Jordan itinerary tip: we choose to incorporate the King’s Highway into our drive north to the Dead Sea. If you prefer, you can drive the King’s Highway en route from Amman to Petra.
Where to stay on the King’s Highway
- Dana Guesthouse: an excellent option with cosy and clean rooms and excellent views, the guesthouse is located within the Dana Reserve – Check latest prices here!
- Dana Moon Hotel: another great choice within the Dana Reserve, the hotel is well maintained, clean and reasonably priced – Check latest prices here!
What to see on the King’s Highway
Day 1: Aqaba to the Dana Biosphere Reserve
- Shobak Castle: a 12th Century Crusader Castle perched on the side of a rocky mountain in barren surroundings
- Dana Biosphere Reserve: Jordan’s largest nature reserve sits along the face of the Great Rift Valley and boasts spectacular landscapes and hikes. Check out Dana Village, a stone village occupied since 4,000BC
Day 2: Dana Biosphere Reserve to the Dead Sea
- Kerak Castle: the largest and most well preserved of the Crusader Castles. The 12th Century Castle is perched atop a hilltop in the town of Kerak
- Wadi Mujib: a spectacular river canyon known as Jordan’s Grand Canyon.
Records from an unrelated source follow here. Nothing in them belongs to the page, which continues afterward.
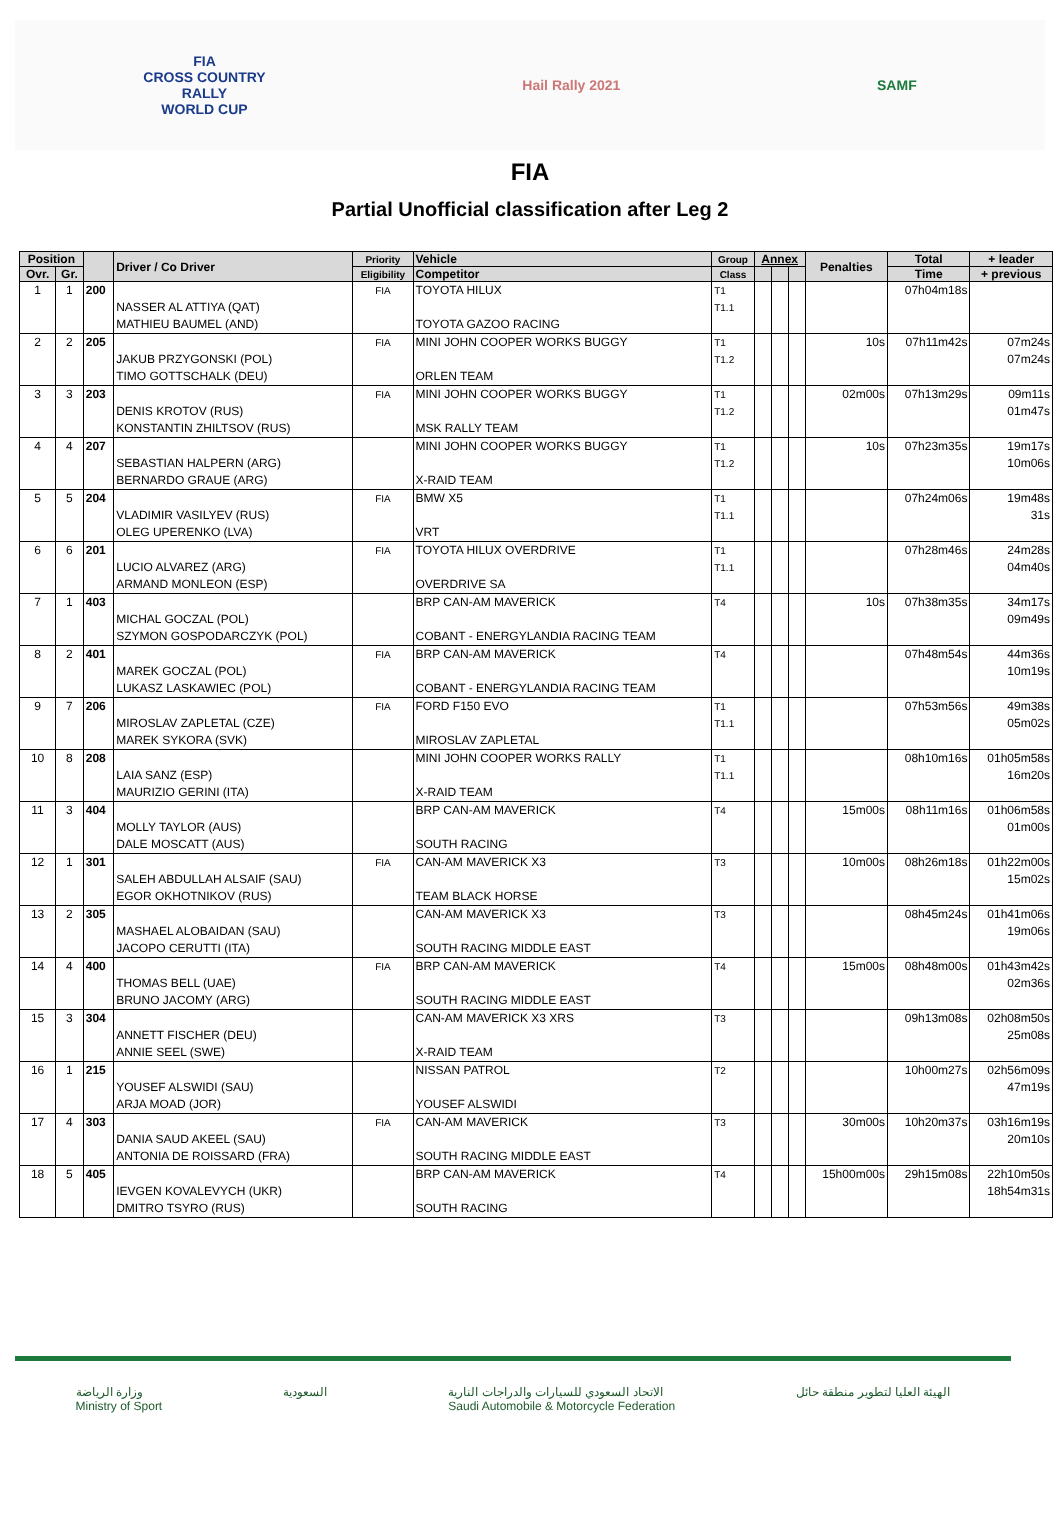FIA
CROSS COUNTRY
RALLY
WORLD CUP
Hail Rally 2021 SAMF
FIA
Partial Unofficial classification after Leg 2
| Position | | | Driver / Co Driver | Priority | Vehicle | Group | Annex | | | Penalties | Total | + leader |
| --- | --- | --- | --- | --- | --- | --- | --- | --- | --- | --- | --- | --- |
| Ovr. | Gr. | | | Eligibility | Competitor | Class | | | | | Time | + previous |
| 1 | 1 | 200 | NASSER AL ATTIYA (QAT) MATHIEU BAUMEL (AND) | FIA | TOYOTA HILUX TOYOTA GAZOO RACING | T1 T1.1 | | | | | 07h04m18s | |
| 2 | 2 | 205 | JAKUB PRZYGONSKI (POL) TIMO GOTTSCHALK (DEU) | FIA | MINI JOHN COOPER WORKS BUGGY ORLEN TEAM | T1 T1.2 | | | | 10s | 07h11m42s | 07m24s 07m24s |
| 3 | 3 | 203 | DENIS KROTOV (RUS) KONSTANTIN ZHILTSOV (RUS) | FIA | MINI JOHN COOPER WORKS BUGGY MSK RALLY TEAM | T1 T1.2 | | | | 02m00s | 07h13m29s | 09m11s 01m47s |
| 4 | 4 | 207 | SEBASTIAN HALPERN (ARG) BERNARDO GRAUE (ARG) | | MINI JOHN COOPER WORKS BUGGY X-RAID TEAM | T1 T1.2 | | | | 10s | 07h23m35s | 19m17s 10m06s |
| 5 | 5 | 204 | VLADIMIR VASILYEV (RUS) OLEG UPERENKO (LVA) | FIA | BMW X5 VRT | T1 T1.1 | | | | | 07h24m06s | 19m48s 31s |
| 6 | 6 | 201 | LUCIO ALVAREZ (ARG) ARMAND MONLEON (ESP) | FIA | TOYOTA HILUX OVERDRIVE OVERDRIVE SA | T1 T1.1 | | | | | 07h28m46s | 24m28s 04m40s |
| 7 | 1 | 403 | MICHAL GOCZAL (POL) SZYMON GOSPODARCZYK (POL) | | BRP CAN-AM MAVERICK COBANT - ENERGYLANDIA RACING TEAM | T4 | | | | 10s | 07h38m35s | 34m17s 09m49s |
| 8 | 2 | 401 | MAREK GOCZAL (POL) LUKASZ LASKAWIEC (POL) | FIA | BRP CAN-AM MAVERICK COBANT - ENERGYLANDIA RACING TEAM | T4 | | | | | 07h48m54s | 44m36s 10m19s |
| 9 | 7 | 206 | MIROSLAV ZAPLETAL (CZE) MAREK SYKORA (SVK) | FIA | FORD F150 EVO MIROSLAV ZAPLETAL | T1 T1.1 | | | | | 07h53m56s | 49m38s 05m02s |
| 10 | 8 | 208 | LAIA SANZ (ESP) MAURIZIO GERINI (ITA) | | MINI JOHN COOPER WORKS RALLY X-RAID TEAM | T1 T1.1 | | | | | 08h10m16s | 01h05m58s 16m20s |
| 11 | 3 | 404 | MOLLY TAYLOR (AUS) DALE MOSCATT (AUS) | | BRP CAN-AM MAVERICK SOUTH RACING | T4 | | | | 15m00s | 08h11m16s | 01h06m58s 01m00s |
| 12 | 1 | 301 | SALEH ABDULLAH ALSAIF (SAU) EGOR OKHOTNIKOV (RUS) | FIA | CAN-AM MAVERICK X3 TEAM BLACK HORSE | T3 | | | | 10m00s | 08h26m18s | 01h22m00s 15m02s |
| 13 | 2 | 305 | MASHAEL ALOBAIDAN (SAU) JACOPO CERUTTI (ITA) | | CAN-AM MAVERICK X3 SOUTH RACING MIDDLE EAST | T3 | | | | | 08h45m24s | 01h41m06s 19m06s |
| 14 | 4 | 400 | THOMAS BELL (UAE) BRUNO JACOMY (ARG) | FIA | BRP CAN-AM MAVERICK SOUTH RACING MIDDLE EAST | T4 | | | | 15m00s | 08h48m00s | 01h43m42s 02m36s |
| 15 | 3 | 304 | ANNETT FISCHER (DEU) ANNIE SEEL (SWE) | | CAN-AM MAVERICK X3 XRS X-RAID TEAM | T3 | | | | | 09h13m08s | 02h08m50s 25m08s |
| 16 | 1 | 215 | YOUSEF ALSWIDI (SAU) ARJA MOAD (JOR) | | NISSAN PATROL YOUSEF ALSWIDI | T2 | | | | | 10h00m27s | 02h56m09s 47m19s |
| 17 | 4 | 303 | DANIA SAUD AKEEL (SAU) ANTONIA DE ROISSARD (FRA) | FIA | CAN-AM MAVERICK SOUTH RACING MIDDLE EAST | T3 | | | | 30m00s | 10h20m37s | 03h16m19s 20m10s |
| 18 | 5 | 405 | IEVGEN KOVALEVYCH (UKR) DMITRO TSYRO (RUS) | | BRP CAN-AM MAVERICK SOUTH RACING | T4 | | | | 15h00m00s | 29h15m08s | 22h10m50s 18h54m31s |
وزارة الرياضة
Ministry of Sport
السعودية الاتحاد السعودي للسيارات والدراجات النارية
Saudi Automobile & Motorcycle Federation
الهيئة العليا لتطوير منطقة حائل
The river enters the Dead Sea over 400 metres below sea level and Moses is believed to have once walked through
- Madaba Map: an incredible mosaic map of the Middle East created in the 6th Century located in the early Byzantine church of Saint George in the town of Madaba
7 | The Dead Sea
Swimming in the Dead Sea, Earth’s lowest elevation point, is a bucketlist moment in any Jordan itinerary. It’s aptly named the Dead Sea as the water is devoid of life and, with salt levels 4 times higher than the rest of the world’s oceans, it’s a case of floating rather than swimming! The water contains 35 minerals and these, together with the rich mud on its shoreline, make it a spa treat for the skin.
Jordan Itinerary tip: only float on your back and don’t try to swim in the Dead Sea, wear beach shoes to protect your feet from the rocks and don’t shave before entering the water as the salt will sting!
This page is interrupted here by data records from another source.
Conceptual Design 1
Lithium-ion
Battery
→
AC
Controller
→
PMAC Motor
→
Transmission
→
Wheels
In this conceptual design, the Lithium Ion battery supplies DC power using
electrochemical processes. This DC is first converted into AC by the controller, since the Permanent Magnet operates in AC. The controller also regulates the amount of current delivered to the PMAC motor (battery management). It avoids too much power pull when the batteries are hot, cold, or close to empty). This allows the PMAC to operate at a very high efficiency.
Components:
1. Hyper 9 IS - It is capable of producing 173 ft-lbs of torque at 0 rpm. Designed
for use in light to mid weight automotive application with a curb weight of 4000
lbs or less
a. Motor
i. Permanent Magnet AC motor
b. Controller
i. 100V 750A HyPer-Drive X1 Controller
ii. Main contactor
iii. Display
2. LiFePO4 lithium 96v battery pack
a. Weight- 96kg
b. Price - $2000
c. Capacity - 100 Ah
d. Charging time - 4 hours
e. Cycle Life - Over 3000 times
How Long to Spend at the Dead Sea
The Dead Sea is a great place to kick back and relax a little after a hectic trip around Jordan. While one night is enough to experience it, we recommend two nights at the Marriott Dead Sea Resort for some great relaxation!
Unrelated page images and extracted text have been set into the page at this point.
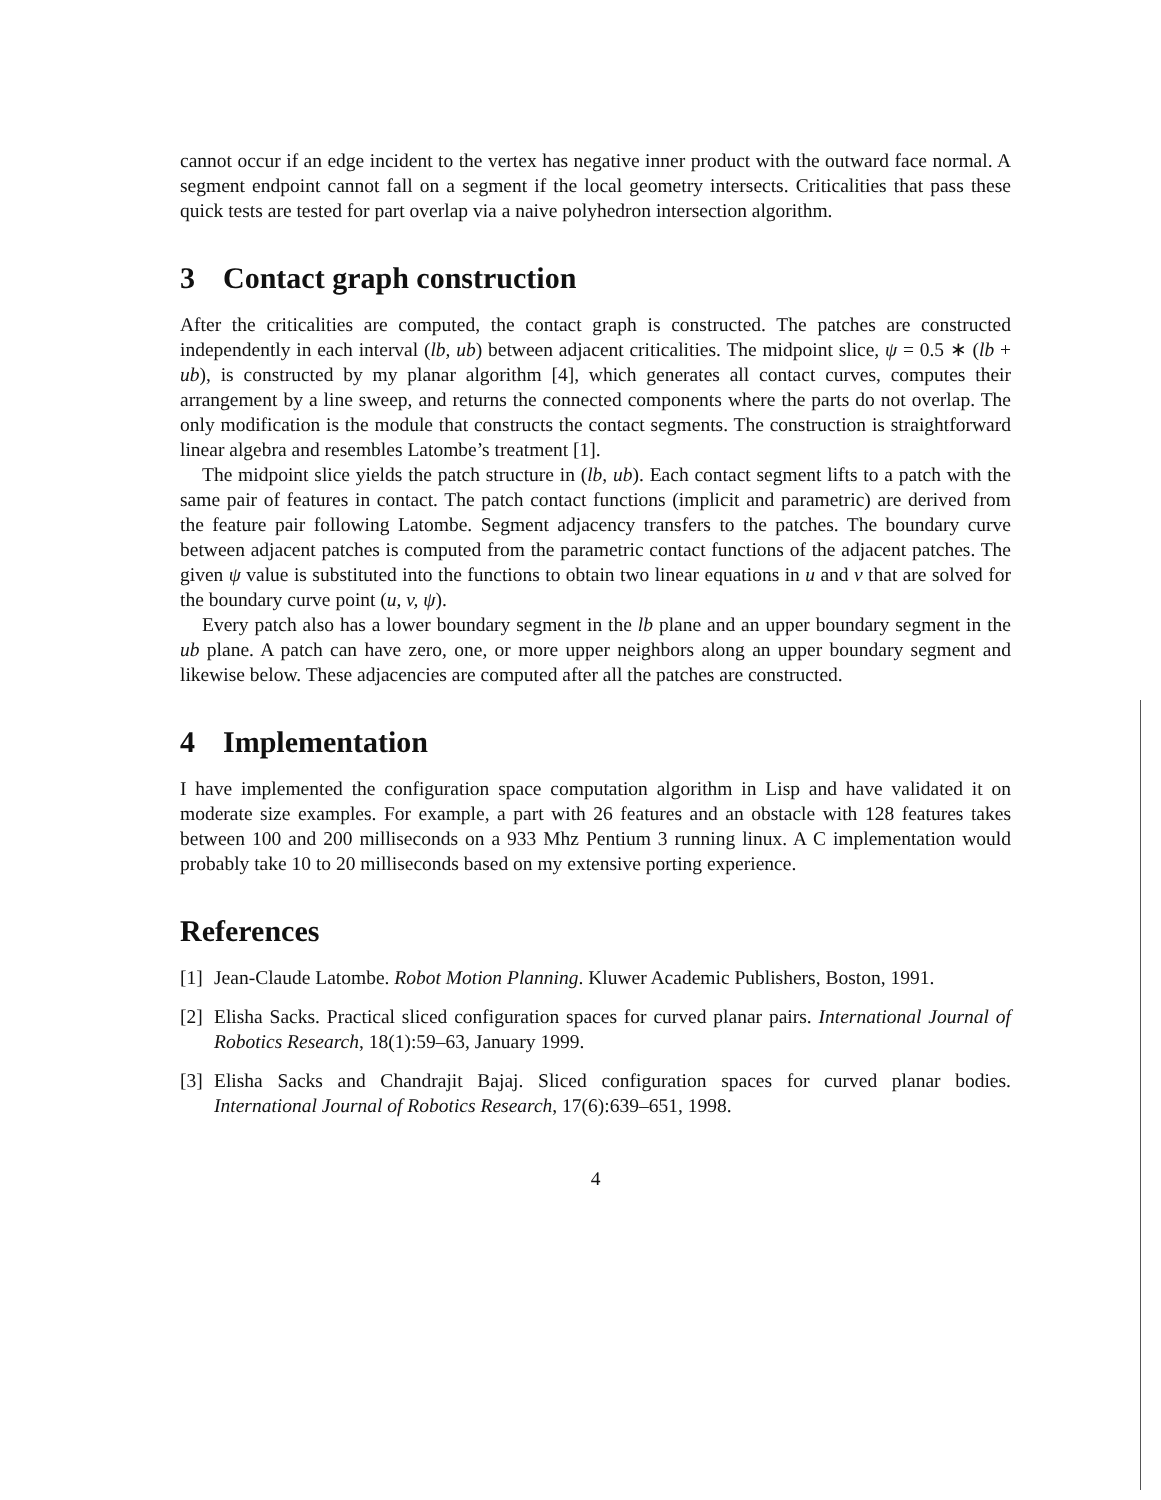cannot occur if an edge incident to the vertex has negative inner product with the outward face normal. A segment endpoint cannot fall on a segment if the local geometry intersects. Criticalities that pass these quick tests are tested for part overlap via a naive polyhedron intersection algorithm.
3 Contact graph construction
After the criticalities are computed, the contact graph is constructed. The patches are constructed independently in each interval (lb, ub) between adjacent criticalities. The midpoint slice, ψ = 0.5 ∗ (lb + ub), is constructed by my planar algorithm [4], which generates all contact curves, computes their arrangement by a line sweep, and returns the connected components where the parts do not overlap. The only modification is the module that constructs the contact segments. The construction is straightforward linear algebra and resembles Latombe’s treatment [1].
The midpoint slice yields the patch structure in (lb, ub). Each contact segment lifts to a patch with the same pair of features in contact. The patch contact functions (implicit and parametric) are derived from the feature pair following Latombe. Segment adjacency transfers to the patches. The boundary curve between adjacent patches is computed from the parametric contact functions of the adjacent patches. The given ψ value is substituted into the functions to obtain two linear equations in u and v that are solved for the boundary curve point (u, v, ψ).
Every patch also has a lower boundary segment in the lb plane and an upper boundary segment in the ub plane. A patch can have zero, one, or more upper neighbors along an upper boundary segment and likewise below. These adjacencies are computed after all the patches are constructed.
4 Implementation
I have implemented the configuration space computation algorithm in Lisp and have validated it on moderate size examples. For example, a part with 26 features and an obstacle with 128 features takes between 100 and 200 milliseconds on a 933 Mhz Pentium 3 running linux. A C implementation would probably take 10 to 20 milliseconds based on my extensive porting experience.
References
[1] Jean-Claude Latombe. Robot Motion Planning. Kluwer Academic Publishers, Boston, 1991.
[2] Elisha Sacks. Practical sliced configuration spaces for curved planar pairs. International Journal of Robotics Research, 18(1):59–63, January 1999.
[3] Elisha Sacks and Chandrajit Bajaj. Sliced configuration spaces for curved planar bodies. International Journal of Robotics Research, 17(6):639–651, 1998.
4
Where to stay at the Dead Sea
- Marriott Dead Sea Resort: on the shores of the Dead Sea we loved this resort style hotel where we had direct access to the Dead Sea. Our highlights were the fantastic evening happy hour, the views from our balcony and the resorts swimming pools – Check latest prices here!
- Crowne Plaza Jordan Dead Sea Resort and Spa: another great option with direct access to the Dead Sea, the Crowne Plaza is the must budget friendly of the luxury options lining the Dead Sea – Check latest prices here!
8 | Day trip to Mount Nebo and the Baptism Site of Jordan
Mount Nebo is, according to ancient tradition, the place from which Moses saw the Promised Land before he died and, at 700 metres above sea level, the views of the Holy Land and the Jordan Valley are spectacular. It’s the reported death and burial site of Moses and the church with the mosaic is a highlight of a visit.
The Baptism Site, Bethany Beyond the Jordan, is a relatively recent addition to the UNESCO World Heritage List and is considered to be the original location of the Baptism of Jesus and the site where John the Baptist resided. It’s surreal being beside the narrow waters separating Jordan and Israel and it’s common to see baptisms taking place on the Israel side of the site.
9 | Return to Amman
After leaving the Dead Sea we made our way back to Jordan where we were departing from the Queen Alia International Airport. If you have some extra time, Quseir Amra is an excellent stop about 70 minutes east of Amman. The well-preserved 8th Century desert castle built as a royal desert oasis is a UNESCO World Heritage Site due to its incredible frescoes.